There is the conventional argument that Britain forced the Mahatma into a corner by not acceding to his demand for full independence for India as a price for Indian (and Congress’) commitment to the Allied cause in World War II. Yet, was it realistic to expect such a concession in the midst of a titanic struggle against the Nazis and the Axis powers, a conflict that had seen even London bombed by the Luftwaffe during the Battle of Britain just two summers earlier, in 1940.
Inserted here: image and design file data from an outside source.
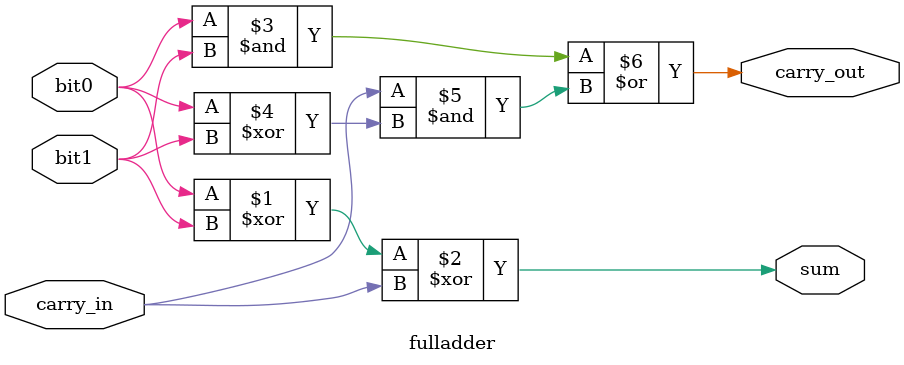
<source format=v>

`timescale 1ns / 1ps

module fulladder(
    input bit0,
    input bit1,
    input carry_in,
    output sum,
    output carry_out
    );
    
    assign sum = (bit0 ^ bit1) ^ carry_in;
    assign carry_out = (bit0 & bit1) | (carry_in & (bit0 ^ bit1));
    
endmodule

</source>
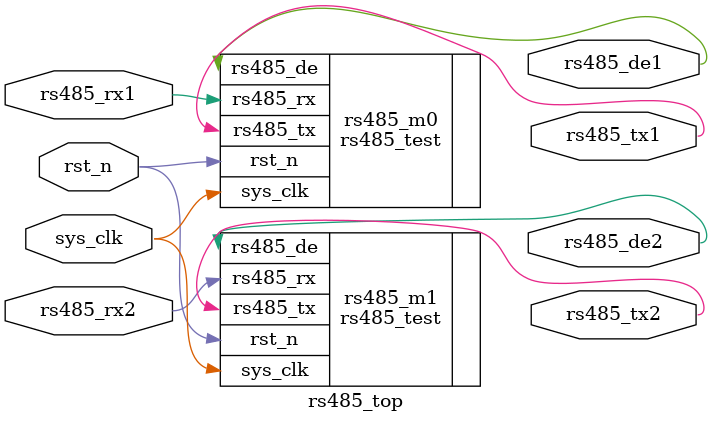
<source format=v>
`timescale 1ns / 1ps


module rs485_top(
	input                        sys_clk,       //system clock 25Mhz on board
    input                        rst_n,        //reset ,low active
	input 						 rs485_rx1,	
	output                       rs485_tx1,
	output                       rs485_de1,
	input 						 rs485_rx2,	
	output                       rs485_tx2,
	output                       rs485_de2
    );


rs485_test rs485_m0
(
    .sys_clk	(sys_clk),       //system clock 25Mhz on board
    .rst_n		(rst_n	),        //reset ,low active
	.rs485_rx	(rs485_rx1),
	.rs485_tx	(rs485_tx1),
	.rs485_de   (rs485_de1)
);
	
rs485_test rs485_m1
(
    .sys_clk	(sys_clk),       //system clock 25Mhz on board
    .rst_n		(rst_n	),        //reset ,low active
	.rs485_rx	(rs485_rx2),
	.rs485_tx	(rs485_tx2),
	.rs485_de   (rs485_de2)
);
	
endmodule

</source>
To agree to the Congress’ demand at such a stage would have appeared to be a sign of weakness and a loss of nerve for the British government. It had a domestic constituency (back home in Britain) to answer to, and that was obviously going to take (at least temporary) precedence over the moral imperative and feasibility of holding on to India.
Nevertheless the Mahatma persisted. Cautionary voices like those of C. Rajagopalachari, who opposed the Quit India Movement, were ignored. The Muslim League, whether by conviction or in pragmatism, saw its chance and stayed out of the Congress-led protests. It won the colonial government’s gratitude, and found a sympathetic ear for its still out-of-the-blue idea of a separate country.
Much more than that the Quit India Movement convinced crucial sections in Britain that India and the Congress were not going to be reliable in the eventuality of independence. The ramifications were not limited to Partition. As such, one day, maybe even today, India needs to have an honest conversation with itself about the Quit India Movement: the folly of ’42.